A loud explosion was heard in Beersheba near a Microsoft building, Israeli media said, after Iran launched a barrage of missile at southern Israel.
"Buildings were damaged in the new Iranian missile attack but no casualties reported yet," Israel Hayom reported.
“Iran has the right to defend itself, and the peoples of the region and the free people of the world have the right to stand with the great leader and with Iran in one trench.” Hezbollah leader Sheikh Qassem said in a statement on Thursday.
"We in Hezbollah and the Islamic Resistance are not neutral between Iran's legitimate rights and independence and the falsehood of America and its aggression, and with it the cancerous tumor of Israel and the arrogant powers."
Iran-backed Hezbollah has stayed out of the clash between its patron Iran and nemesis Israel after a conflict with the Jewish State last year left the group battered and its charismatic leader Hassan Nasrallah dead.

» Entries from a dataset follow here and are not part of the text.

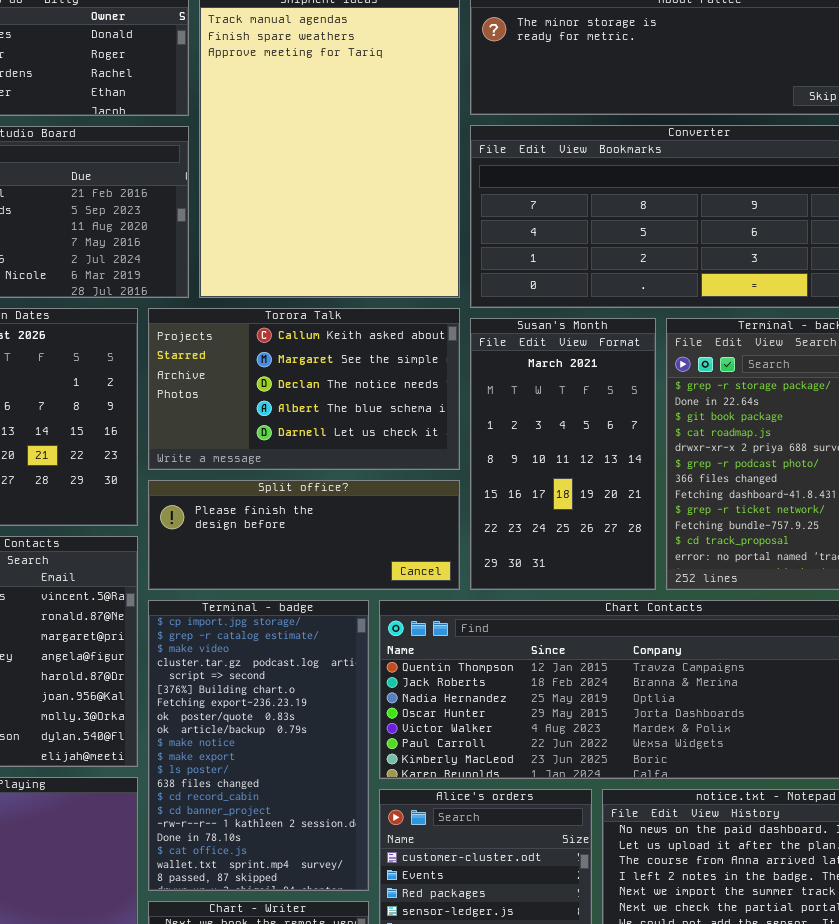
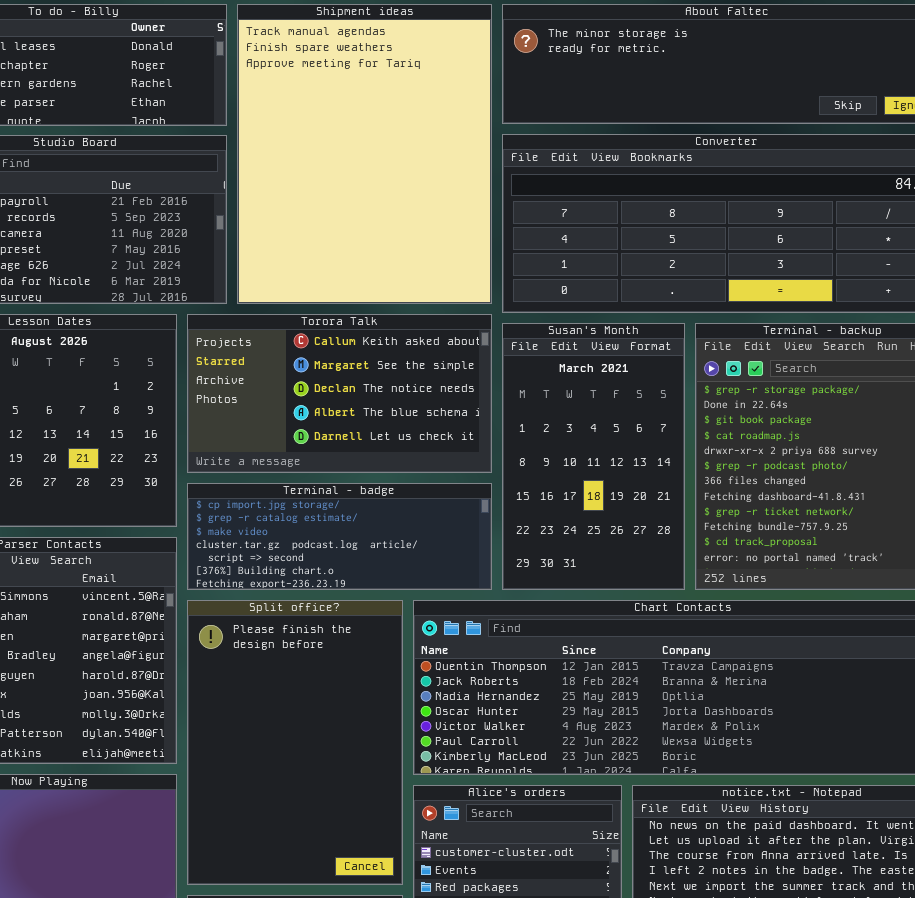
Split office?: [148,480,460,590] -> [187,600,403,885], moved, resized
Terminal - badge: [148,600,369,891] -> [187,483,492,590], moved, resized

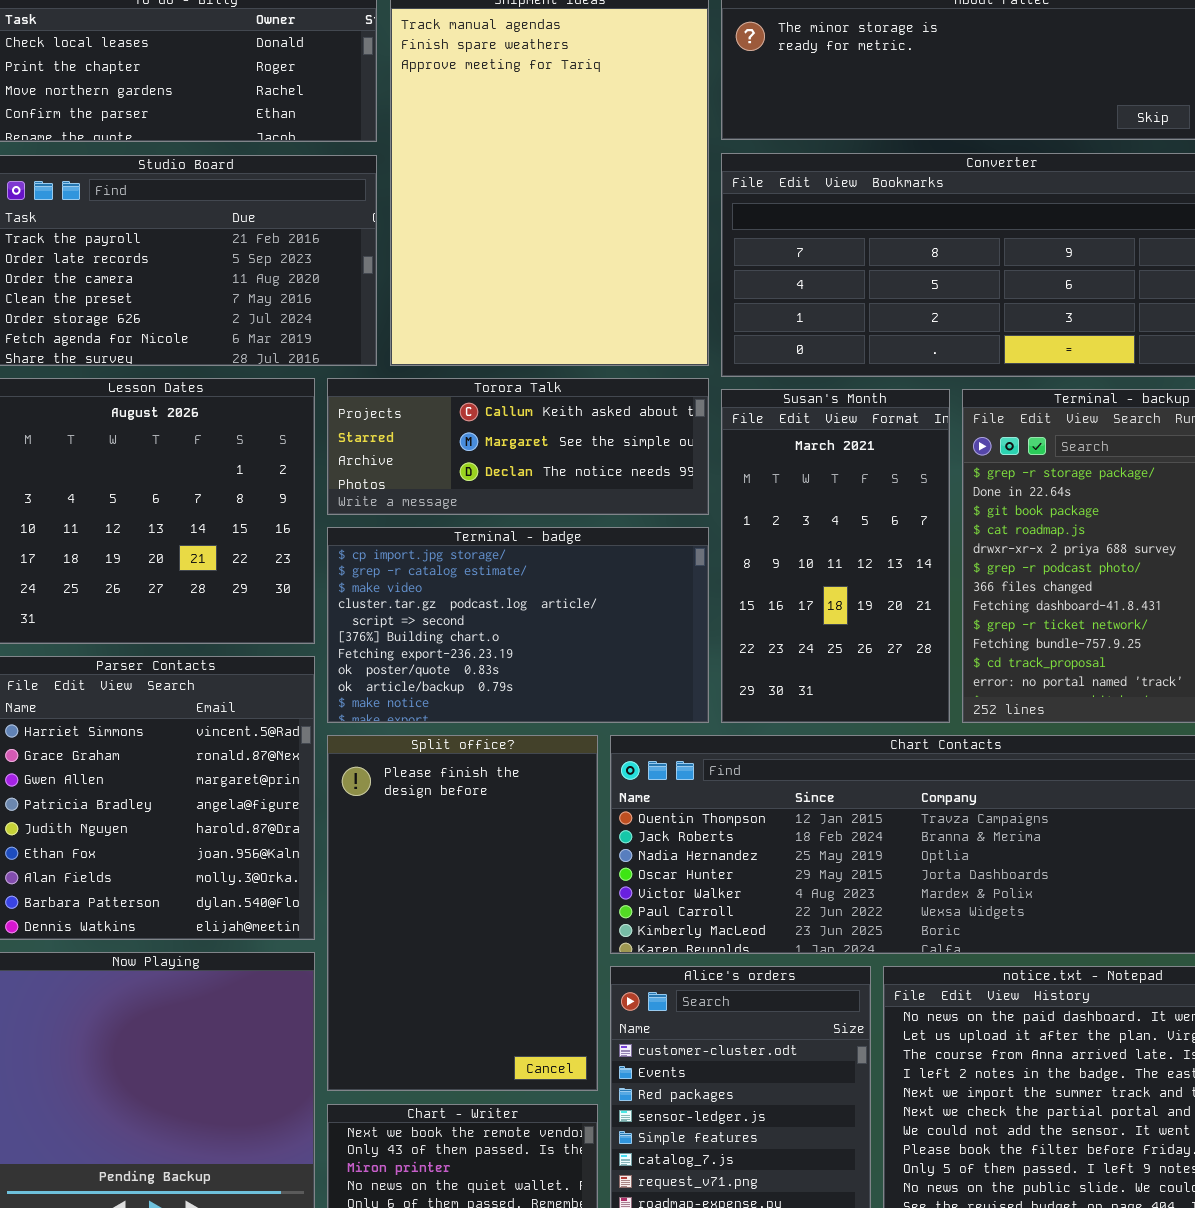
Torora Talk: [187,314,492,473] -> [327,378,709,515], resized
Terminal - badge: [187,483,492,590] -> [327,527,709,723], resized

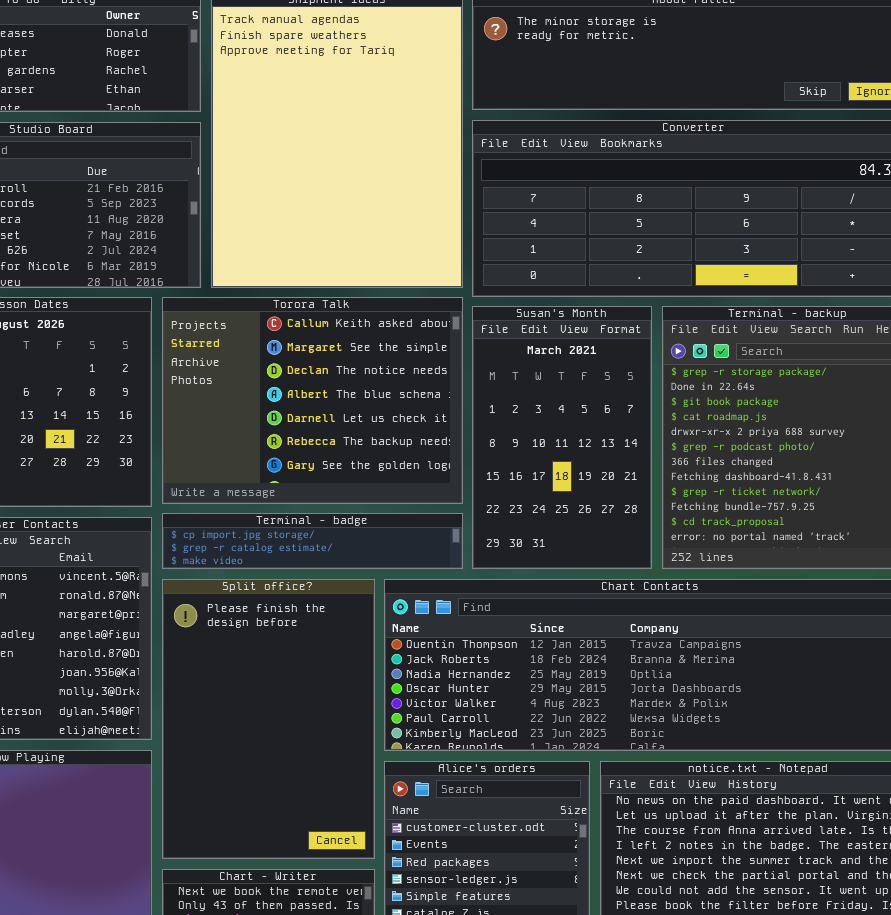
Torora Talk: [327,378,709,515] -> [162,297,463,504], resized
Terminal - badge: [327,527,709,723] -> [162,513,463,569], resized

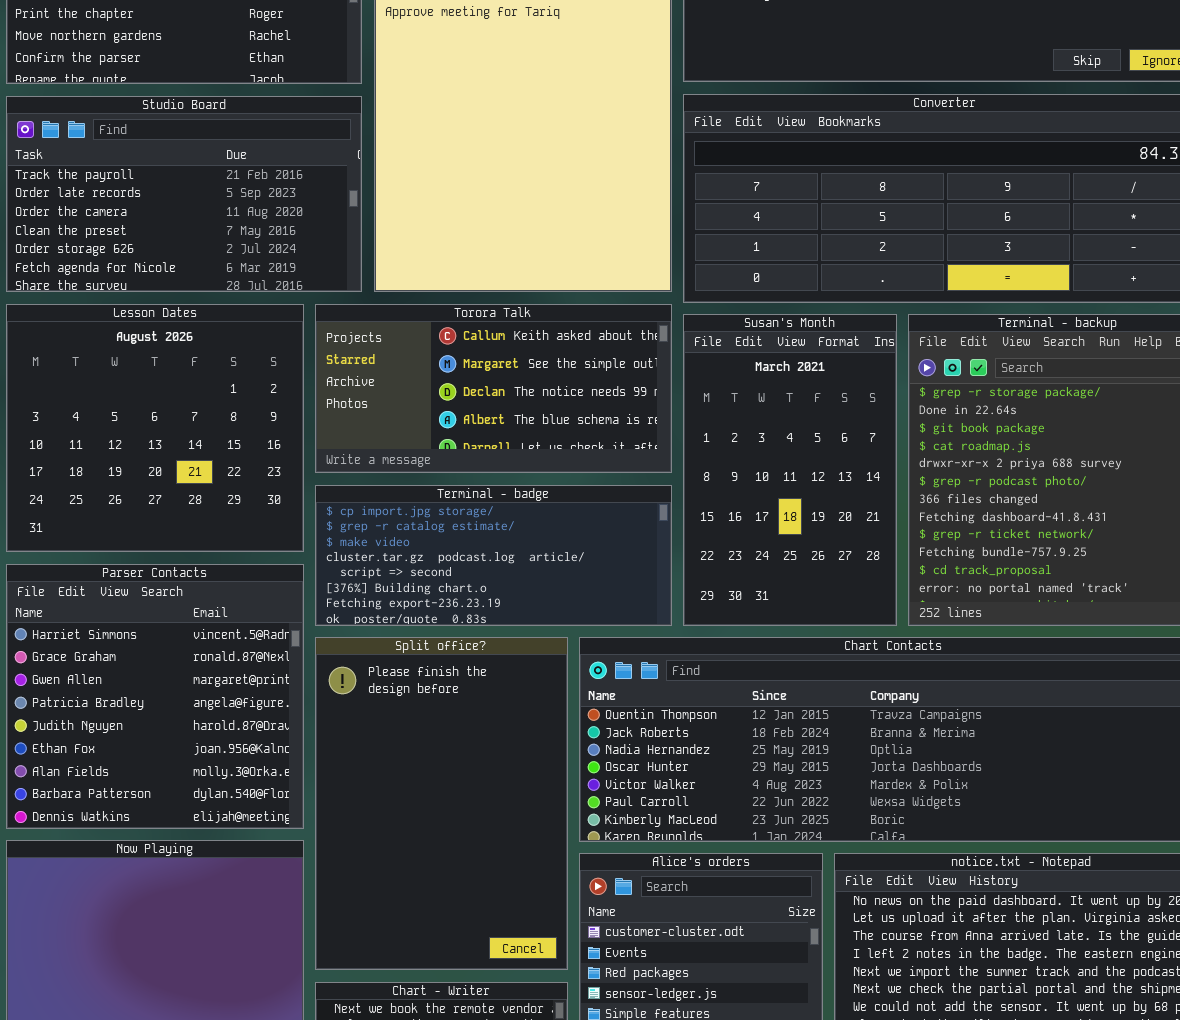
Torora Talk: [162,297,463,504] -> [315,304,672,473], resized
Terminal - badge: [162,513,463,569] -> [315,485,672,626], resized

Street placards depicting slain senior military commanders and a public funeral mourning personnel killed in air attacks marked the increasingly visible toll of an Israeli military campaign.



Satellite images from before and after Israel's attack on the Arak heavy water facility, provided by Maxar Technologies, show that the unfinished facility has sustained damage.
No further details have yet been released about the extent of the damage.


A post on US President Donald Trump's Truth Social account on Thursday misspelled the name of a potential target of an American airstrike, the Fordow nuclear facility - rendering it "Forgo".
Embedding video from a Fox News interview in which right-wing pundit Marc Thiessen praises Trump, the post incorrectly transliterates his pronunciation, writing: "You think he's afraid to take out Forgo? Of course not.”

Israel hopes the United States will knock out Iran's underground nuclear site Fordow with its superior firepower but may try alone within days while military gains and global opinion allow, two Israeli security sources told Iran International.
The two sources still viewed joint action alongside the United States as the most likely scenario, within 48-72 hours at most.